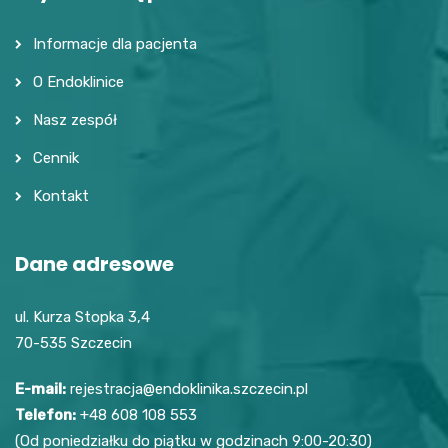
Informacje dla pacjenta
O Endoklinice
Nasz zespół
Cennik
Kontakt
Dane adresowe
ul. Kurza Stopka 3,4
70-535 Szczecin
E-mail:
rejestracja@endoklinika.szczecin.pl
Telefon:
+48 608 108 553
(Od poniedziałku do piątku w godzinach 9:00-20:30)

☆ ☆ ☆ ☆ ☆

YOUR TASK> Copy all the records word for word and keep the pictures out.

OUTPUT>
Informacje dla pacjenta
O Endoklinice
Nasz zespół
Cennik
Kontakt
Dane adresowe
ul. Kurza Stopka 3,4
70-535 Szczecin
E-mail:
rejestracja@endoklinika.szczecin.pl
Telefon:
+48 608 108 553
(Od poniedziałku do piątku w godzinach 9:00-20:30)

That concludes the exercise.